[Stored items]
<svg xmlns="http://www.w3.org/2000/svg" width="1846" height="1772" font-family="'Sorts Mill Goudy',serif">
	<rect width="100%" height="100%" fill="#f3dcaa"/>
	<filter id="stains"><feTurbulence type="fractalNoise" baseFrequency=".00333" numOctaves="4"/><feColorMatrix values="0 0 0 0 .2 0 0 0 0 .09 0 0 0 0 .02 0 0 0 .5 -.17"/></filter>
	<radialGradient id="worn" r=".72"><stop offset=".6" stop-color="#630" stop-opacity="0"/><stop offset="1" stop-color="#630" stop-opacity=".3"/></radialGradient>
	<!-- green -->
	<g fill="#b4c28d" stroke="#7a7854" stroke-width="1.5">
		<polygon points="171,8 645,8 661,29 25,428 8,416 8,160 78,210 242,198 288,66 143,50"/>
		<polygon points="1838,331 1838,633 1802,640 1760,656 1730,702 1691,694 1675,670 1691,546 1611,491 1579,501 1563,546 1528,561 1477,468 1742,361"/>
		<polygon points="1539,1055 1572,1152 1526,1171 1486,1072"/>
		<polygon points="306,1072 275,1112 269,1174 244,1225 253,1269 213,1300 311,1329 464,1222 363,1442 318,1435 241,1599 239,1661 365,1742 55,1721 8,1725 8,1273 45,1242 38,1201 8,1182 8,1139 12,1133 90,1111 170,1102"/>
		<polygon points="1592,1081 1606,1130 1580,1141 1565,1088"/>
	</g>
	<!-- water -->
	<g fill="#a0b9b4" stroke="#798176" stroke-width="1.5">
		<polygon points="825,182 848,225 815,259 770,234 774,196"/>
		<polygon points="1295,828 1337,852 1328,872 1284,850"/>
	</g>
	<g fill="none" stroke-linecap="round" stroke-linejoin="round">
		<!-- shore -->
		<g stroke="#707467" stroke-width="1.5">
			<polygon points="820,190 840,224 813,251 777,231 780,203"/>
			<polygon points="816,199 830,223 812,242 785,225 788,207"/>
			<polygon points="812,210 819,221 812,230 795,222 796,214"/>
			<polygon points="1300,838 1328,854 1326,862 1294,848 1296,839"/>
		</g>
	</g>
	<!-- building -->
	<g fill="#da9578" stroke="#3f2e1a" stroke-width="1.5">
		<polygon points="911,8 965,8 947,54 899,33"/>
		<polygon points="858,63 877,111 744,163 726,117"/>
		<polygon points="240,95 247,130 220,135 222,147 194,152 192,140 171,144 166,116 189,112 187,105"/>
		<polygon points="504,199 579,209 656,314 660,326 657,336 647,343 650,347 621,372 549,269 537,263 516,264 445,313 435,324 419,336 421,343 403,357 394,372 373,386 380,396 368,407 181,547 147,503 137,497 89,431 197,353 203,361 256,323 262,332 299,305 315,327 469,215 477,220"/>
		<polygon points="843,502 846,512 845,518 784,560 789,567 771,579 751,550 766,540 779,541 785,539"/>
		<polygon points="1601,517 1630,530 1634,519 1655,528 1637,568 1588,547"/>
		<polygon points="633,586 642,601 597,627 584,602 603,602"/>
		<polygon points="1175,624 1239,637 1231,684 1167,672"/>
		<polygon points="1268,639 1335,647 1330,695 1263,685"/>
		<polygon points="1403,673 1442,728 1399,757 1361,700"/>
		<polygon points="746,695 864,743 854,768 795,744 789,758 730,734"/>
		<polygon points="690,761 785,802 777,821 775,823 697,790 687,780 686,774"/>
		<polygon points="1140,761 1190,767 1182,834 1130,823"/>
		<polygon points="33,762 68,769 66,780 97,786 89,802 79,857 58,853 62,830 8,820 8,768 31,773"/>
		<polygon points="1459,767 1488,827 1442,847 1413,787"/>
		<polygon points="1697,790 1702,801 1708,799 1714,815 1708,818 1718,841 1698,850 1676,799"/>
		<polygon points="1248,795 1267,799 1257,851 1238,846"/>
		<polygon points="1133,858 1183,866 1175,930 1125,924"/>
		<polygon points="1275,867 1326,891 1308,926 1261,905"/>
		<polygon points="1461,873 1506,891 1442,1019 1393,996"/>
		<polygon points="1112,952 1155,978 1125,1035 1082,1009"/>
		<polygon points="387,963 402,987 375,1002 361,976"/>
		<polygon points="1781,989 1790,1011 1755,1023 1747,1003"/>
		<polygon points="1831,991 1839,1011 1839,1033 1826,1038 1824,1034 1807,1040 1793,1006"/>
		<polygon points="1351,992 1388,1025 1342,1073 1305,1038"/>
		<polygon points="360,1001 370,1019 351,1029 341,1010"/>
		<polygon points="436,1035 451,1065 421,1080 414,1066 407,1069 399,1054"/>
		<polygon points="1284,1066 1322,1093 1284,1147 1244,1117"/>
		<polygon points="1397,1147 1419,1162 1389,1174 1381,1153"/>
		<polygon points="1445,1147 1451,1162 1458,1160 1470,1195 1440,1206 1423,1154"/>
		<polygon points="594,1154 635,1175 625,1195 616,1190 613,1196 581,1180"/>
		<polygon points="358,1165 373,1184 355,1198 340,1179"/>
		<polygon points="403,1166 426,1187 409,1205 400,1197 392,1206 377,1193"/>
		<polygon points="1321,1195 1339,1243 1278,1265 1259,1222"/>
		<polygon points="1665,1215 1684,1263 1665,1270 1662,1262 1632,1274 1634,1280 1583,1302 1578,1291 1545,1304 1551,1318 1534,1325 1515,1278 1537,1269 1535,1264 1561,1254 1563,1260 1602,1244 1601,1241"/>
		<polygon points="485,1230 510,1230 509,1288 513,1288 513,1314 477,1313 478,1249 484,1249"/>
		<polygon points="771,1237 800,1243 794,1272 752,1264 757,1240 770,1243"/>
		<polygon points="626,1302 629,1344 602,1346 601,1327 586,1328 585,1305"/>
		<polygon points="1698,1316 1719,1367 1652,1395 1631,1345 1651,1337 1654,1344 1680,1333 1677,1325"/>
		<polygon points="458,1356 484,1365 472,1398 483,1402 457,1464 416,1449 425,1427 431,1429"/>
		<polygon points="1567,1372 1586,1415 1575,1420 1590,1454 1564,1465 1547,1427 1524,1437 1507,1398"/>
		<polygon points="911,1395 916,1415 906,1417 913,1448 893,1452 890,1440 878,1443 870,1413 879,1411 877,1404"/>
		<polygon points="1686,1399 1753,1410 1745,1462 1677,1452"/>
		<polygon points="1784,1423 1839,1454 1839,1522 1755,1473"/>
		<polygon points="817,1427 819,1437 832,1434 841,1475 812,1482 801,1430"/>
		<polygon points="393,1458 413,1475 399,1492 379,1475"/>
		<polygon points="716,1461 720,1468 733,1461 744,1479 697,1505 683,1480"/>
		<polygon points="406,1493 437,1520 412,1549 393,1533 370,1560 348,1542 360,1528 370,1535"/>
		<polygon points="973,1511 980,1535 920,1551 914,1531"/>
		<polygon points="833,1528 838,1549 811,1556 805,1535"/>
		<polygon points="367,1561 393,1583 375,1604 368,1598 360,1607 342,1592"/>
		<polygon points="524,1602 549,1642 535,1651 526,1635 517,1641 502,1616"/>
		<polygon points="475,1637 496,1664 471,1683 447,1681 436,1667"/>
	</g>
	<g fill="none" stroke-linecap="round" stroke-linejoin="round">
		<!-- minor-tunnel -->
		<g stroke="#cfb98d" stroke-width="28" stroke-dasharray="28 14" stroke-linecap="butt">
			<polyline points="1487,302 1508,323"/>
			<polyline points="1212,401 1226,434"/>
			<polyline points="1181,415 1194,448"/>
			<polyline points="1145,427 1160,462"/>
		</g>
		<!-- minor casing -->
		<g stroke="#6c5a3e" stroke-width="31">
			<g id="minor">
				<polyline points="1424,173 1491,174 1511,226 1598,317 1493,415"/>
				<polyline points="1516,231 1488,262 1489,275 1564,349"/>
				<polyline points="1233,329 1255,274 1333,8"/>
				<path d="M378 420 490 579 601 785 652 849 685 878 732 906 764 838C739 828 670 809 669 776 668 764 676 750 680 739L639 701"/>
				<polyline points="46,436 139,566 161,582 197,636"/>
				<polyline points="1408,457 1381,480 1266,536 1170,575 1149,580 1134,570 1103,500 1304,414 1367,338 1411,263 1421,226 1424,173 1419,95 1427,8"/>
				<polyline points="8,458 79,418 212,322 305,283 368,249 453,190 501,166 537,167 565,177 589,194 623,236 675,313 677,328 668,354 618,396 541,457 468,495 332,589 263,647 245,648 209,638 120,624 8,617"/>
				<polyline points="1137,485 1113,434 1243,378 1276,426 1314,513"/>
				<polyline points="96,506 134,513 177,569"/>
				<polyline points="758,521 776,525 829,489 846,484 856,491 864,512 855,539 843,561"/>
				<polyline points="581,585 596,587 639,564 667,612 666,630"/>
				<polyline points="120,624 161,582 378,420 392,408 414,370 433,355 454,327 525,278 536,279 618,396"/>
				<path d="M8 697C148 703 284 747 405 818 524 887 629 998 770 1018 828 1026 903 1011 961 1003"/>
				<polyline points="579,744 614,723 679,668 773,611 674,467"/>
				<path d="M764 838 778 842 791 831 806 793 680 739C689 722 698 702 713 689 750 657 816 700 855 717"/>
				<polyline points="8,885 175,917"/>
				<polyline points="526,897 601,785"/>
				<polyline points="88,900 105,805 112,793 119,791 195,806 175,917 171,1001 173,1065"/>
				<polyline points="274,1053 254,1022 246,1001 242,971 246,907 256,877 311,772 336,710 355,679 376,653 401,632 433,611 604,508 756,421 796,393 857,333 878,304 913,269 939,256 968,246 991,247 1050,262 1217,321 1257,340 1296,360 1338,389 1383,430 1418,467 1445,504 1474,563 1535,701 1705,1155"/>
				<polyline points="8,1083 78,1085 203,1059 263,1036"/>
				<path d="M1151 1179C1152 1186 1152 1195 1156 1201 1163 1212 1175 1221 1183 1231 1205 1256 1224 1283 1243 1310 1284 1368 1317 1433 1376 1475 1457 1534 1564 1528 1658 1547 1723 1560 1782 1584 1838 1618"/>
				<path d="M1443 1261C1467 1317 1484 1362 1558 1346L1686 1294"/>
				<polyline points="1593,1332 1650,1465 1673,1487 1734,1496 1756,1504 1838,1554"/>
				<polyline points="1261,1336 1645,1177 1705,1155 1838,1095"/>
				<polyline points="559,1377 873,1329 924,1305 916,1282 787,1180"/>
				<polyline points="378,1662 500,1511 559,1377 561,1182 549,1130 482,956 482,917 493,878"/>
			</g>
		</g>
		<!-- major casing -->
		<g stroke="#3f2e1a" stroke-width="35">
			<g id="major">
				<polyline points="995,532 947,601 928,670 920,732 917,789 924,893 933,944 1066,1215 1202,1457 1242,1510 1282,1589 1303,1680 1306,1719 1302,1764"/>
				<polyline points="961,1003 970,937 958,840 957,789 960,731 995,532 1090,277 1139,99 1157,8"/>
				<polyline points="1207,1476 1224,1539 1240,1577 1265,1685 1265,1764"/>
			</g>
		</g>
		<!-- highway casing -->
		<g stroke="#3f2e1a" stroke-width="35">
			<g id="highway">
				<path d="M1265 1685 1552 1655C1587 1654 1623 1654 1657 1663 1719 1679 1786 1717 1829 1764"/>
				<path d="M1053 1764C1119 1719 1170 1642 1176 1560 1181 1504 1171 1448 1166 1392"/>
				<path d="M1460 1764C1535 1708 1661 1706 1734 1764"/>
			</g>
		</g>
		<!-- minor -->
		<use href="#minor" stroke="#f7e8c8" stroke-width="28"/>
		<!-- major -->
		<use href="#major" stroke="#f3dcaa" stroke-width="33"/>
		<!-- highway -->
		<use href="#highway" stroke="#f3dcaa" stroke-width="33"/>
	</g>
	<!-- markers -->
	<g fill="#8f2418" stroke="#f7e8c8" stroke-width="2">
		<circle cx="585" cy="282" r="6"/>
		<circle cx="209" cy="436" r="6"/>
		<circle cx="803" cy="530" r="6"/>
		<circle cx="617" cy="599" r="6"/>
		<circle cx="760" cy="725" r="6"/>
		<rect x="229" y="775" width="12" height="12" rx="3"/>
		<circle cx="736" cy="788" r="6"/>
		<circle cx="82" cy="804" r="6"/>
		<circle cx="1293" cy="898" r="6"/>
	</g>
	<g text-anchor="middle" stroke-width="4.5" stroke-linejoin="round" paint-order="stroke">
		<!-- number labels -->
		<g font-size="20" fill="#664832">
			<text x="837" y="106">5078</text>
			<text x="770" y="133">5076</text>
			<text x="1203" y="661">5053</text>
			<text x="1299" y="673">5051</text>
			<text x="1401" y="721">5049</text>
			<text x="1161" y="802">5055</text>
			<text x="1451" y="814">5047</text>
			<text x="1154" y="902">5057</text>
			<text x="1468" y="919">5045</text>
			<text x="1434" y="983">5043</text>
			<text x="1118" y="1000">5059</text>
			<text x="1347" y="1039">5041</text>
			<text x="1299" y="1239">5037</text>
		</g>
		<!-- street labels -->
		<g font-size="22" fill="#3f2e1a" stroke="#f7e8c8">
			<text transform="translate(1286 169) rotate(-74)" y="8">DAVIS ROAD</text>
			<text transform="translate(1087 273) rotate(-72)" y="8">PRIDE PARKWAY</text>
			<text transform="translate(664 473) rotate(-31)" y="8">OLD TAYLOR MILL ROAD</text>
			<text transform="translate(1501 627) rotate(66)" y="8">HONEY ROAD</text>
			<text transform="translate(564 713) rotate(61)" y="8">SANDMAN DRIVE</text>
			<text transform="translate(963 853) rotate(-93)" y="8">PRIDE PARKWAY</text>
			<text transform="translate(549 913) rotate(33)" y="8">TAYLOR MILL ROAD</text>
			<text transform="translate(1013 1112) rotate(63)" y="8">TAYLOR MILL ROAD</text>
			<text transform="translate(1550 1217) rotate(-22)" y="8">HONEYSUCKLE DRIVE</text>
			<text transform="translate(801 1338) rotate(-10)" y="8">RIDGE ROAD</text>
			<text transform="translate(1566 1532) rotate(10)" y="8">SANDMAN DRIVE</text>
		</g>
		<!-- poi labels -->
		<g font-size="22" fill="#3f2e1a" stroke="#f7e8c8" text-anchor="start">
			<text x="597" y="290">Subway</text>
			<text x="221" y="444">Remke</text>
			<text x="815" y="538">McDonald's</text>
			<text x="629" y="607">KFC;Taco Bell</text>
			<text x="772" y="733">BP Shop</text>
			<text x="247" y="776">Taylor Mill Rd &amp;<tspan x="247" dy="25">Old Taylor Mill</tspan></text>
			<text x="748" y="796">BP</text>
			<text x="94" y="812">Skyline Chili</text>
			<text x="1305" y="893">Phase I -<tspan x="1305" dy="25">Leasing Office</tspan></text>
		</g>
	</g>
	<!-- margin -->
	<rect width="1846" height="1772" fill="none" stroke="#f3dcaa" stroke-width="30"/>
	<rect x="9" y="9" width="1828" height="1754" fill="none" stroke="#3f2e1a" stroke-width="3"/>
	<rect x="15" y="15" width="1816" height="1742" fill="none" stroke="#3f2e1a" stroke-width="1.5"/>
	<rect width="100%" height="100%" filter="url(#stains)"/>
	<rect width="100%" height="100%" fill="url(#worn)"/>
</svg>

* **Task to complete**
Wherever a line in the records contains the word "anchor", copy that line.

* **Response area**
	<g text-anchor="middle" stroke-width="4.5" stroke-linejoin="round" paint-order="stroke">
		<g font-size="22" fill="#3f2e1a" stroke="#f7e8c8" text-anchor="start">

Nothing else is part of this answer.